Instances of this kind are certainly very curious, and seem to show that the mind, when set in any train of thought by intense concentration, may pursue it after consciousness has been withdrawn. And the result indicates that the mind acts with innate logic when not disturbed by distracting considerations, and can be trusted to do more correct work when thus set going and left to run of itself than when consciously held to its work. Yet an examination of every recorded instance of this kind strongly indicates that no such unconscious mental action ever takes place except when the consciousness has been earnestly directed to the subject in advance, that no marked instances of this activity ever occur except in the unconsciousness of sleep or trance, and that it ceases when the mental excitement that started it has gradually subsided. There is not an instance on record to show that the mind ever originates unconscious action, or that any of its remote stores or powers ever spring into activity without being aroused by sensation or conscious thought. Thus the doctrine of unconscious cerebration has been carried much further than the facts warrant.

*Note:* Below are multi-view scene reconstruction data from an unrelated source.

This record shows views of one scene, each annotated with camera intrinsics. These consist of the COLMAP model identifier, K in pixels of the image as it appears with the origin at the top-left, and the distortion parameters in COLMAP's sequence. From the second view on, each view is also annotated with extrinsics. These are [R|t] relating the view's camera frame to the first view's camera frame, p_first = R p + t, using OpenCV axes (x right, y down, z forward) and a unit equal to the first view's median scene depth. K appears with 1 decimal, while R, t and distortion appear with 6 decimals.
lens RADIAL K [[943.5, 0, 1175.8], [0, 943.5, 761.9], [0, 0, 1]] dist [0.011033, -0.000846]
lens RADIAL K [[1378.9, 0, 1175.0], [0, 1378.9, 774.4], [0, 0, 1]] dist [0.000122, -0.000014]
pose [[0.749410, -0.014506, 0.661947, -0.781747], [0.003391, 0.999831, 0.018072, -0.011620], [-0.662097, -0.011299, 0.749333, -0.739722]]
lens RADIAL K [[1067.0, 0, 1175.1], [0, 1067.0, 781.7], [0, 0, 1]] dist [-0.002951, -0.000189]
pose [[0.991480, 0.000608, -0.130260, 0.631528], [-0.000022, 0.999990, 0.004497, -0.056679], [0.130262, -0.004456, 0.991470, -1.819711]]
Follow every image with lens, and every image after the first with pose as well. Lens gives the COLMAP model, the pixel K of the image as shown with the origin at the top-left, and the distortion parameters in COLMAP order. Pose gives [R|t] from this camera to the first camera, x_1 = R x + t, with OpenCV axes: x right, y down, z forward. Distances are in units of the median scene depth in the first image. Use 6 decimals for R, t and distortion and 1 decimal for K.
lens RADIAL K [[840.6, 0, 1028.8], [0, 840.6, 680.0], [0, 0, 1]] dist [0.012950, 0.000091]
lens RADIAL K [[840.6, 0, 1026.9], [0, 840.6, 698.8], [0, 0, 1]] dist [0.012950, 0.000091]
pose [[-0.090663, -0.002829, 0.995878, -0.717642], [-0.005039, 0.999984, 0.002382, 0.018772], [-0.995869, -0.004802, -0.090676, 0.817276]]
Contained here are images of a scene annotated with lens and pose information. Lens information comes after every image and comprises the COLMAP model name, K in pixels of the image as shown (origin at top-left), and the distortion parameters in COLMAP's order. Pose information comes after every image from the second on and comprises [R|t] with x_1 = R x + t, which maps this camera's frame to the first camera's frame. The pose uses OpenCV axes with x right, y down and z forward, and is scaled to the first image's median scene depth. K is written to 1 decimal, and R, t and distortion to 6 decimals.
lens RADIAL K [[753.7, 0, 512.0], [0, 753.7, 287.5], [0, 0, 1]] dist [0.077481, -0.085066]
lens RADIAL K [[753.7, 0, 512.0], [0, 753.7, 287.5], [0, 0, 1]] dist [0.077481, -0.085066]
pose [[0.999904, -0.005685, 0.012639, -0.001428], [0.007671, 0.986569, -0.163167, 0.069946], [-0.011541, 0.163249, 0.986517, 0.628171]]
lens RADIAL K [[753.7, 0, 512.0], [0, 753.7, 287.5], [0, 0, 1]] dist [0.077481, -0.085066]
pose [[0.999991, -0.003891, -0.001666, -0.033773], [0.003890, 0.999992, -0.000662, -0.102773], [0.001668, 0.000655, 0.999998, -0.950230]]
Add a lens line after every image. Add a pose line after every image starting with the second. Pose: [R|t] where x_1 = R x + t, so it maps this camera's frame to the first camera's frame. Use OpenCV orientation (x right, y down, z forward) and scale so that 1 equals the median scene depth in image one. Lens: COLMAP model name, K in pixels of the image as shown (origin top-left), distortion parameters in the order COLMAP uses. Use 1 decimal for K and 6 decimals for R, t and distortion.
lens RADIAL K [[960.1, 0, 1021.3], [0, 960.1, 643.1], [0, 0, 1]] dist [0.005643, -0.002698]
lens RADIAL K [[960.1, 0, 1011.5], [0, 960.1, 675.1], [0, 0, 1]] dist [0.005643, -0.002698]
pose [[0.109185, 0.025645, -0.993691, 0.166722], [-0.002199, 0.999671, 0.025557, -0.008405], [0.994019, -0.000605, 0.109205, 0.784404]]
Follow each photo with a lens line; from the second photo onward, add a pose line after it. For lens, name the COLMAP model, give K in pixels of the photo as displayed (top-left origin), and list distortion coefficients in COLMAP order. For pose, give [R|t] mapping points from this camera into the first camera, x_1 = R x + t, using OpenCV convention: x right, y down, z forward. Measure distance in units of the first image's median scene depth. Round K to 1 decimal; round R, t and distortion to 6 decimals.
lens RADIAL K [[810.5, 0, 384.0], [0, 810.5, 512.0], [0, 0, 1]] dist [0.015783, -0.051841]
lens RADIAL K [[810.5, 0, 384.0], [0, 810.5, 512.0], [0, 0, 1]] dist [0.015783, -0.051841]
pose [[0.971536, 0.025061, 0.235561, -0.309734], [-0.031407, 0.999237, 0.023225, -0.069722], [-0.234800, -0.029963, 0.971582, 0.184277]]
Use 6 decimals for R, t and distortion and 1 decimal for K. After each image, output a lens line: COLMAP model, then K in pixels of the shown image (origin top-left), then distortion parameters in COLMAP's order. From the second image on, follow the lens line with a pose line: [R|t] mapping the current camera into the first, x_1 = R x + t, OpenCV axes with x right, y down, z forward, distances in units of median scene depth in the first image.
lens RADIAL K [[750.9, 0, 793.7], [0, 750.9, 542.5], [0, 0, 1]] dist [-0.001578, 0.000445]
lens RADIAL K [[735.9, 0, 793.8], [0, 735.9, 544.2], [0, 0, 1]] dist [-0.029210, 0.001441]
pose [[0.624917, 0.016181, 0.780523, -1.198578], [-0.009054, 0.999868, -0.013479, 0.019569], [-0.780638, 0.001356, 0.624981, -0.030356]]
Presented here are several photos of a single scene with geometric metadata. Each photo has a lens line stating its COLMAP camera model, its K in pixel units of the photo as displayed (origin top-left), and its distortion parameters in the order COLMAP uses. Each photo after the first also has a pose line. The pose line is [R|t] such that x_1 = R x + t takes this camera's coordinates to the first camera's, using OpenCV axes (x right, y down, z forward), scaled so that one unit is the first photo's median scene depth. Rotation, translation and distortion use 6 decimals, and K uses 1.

It need hardly be said that it is utterly inapplicable as a theory to many of the facts adduced by the Society for Psychic Research.

In the year 1869 the London Dialectical Society, an association of cultured liberals, embracing many well-known personages, appointed a committee to examine "the asserted phenomena of Spiritualism." The committee divided itself into six sub-committees, each of which submitted a report, and according to a general report, published in 1871, "these reports substantially corroborated each other." We may therefore quote the more interesting points from the report of one of the sub-committees:

"All of these meetings were held at the private residences of members of the committee, purposely to preclude the possibility of prearranged mechanism or contrivance. The furniture of the room in which the experiments were conducted was on every occasion its accustomed furniture. The tables were in all cases heavy dining-tables, and required a strong effort to move them. The smallest of them was five feet nine inches long and four feet wide, and the largest nine feet three inches long and four and a half feet wide, and of proportionate weight. The rooms, tables, and furniture generally were repeatedly subjected to careful examination, before, during, and after the experiments, to ascertain that no concealed machinery, instrument, or other contrivance existed, by means of which the sounds or movements hereinafter mentioned could be caused. The experiments were conducted in the light of gas, except on the few occasions specially noted in the minutes.

"Of the members of your sub-committee about four-fifths entered upon the investigation wholly sceptical as to the reality of the alleged phenomena, firmly believing them to be the result either of imposture, or of delusion, or of involuntary muscular action. It was only by irresistible evidence, under conditions that precluded the possibility of either of these solutions, and after trials and tests many times repeated, that the most sceptical of your sub-committee were slowly and reluctantly convinced that the phenomena exhibited in the course of their protracted inquiry were veritable facts. The result of their long-continued and carefully-conducted experiments, after trial by every delicate test they could devise, has been to establish conclusively,—

"First. That under certain bodily and mental conditions of one or more of the persons present a force is exhibited sufficient to set in motion heavy substances, without the employment of any muscular force, and without contact or material connection of any kind between such substances and the body of any person present.

"Second. That this force can cause sounds to proceed, distinctly audible to all present, from solid substances not in contact with nor having any visible or material connection with the body of any person present, and which sounds are proved to proceed from such substances by the vibrations which are distinctly felt when they are touched.

"Third. That this force is frequently directed by intelligence."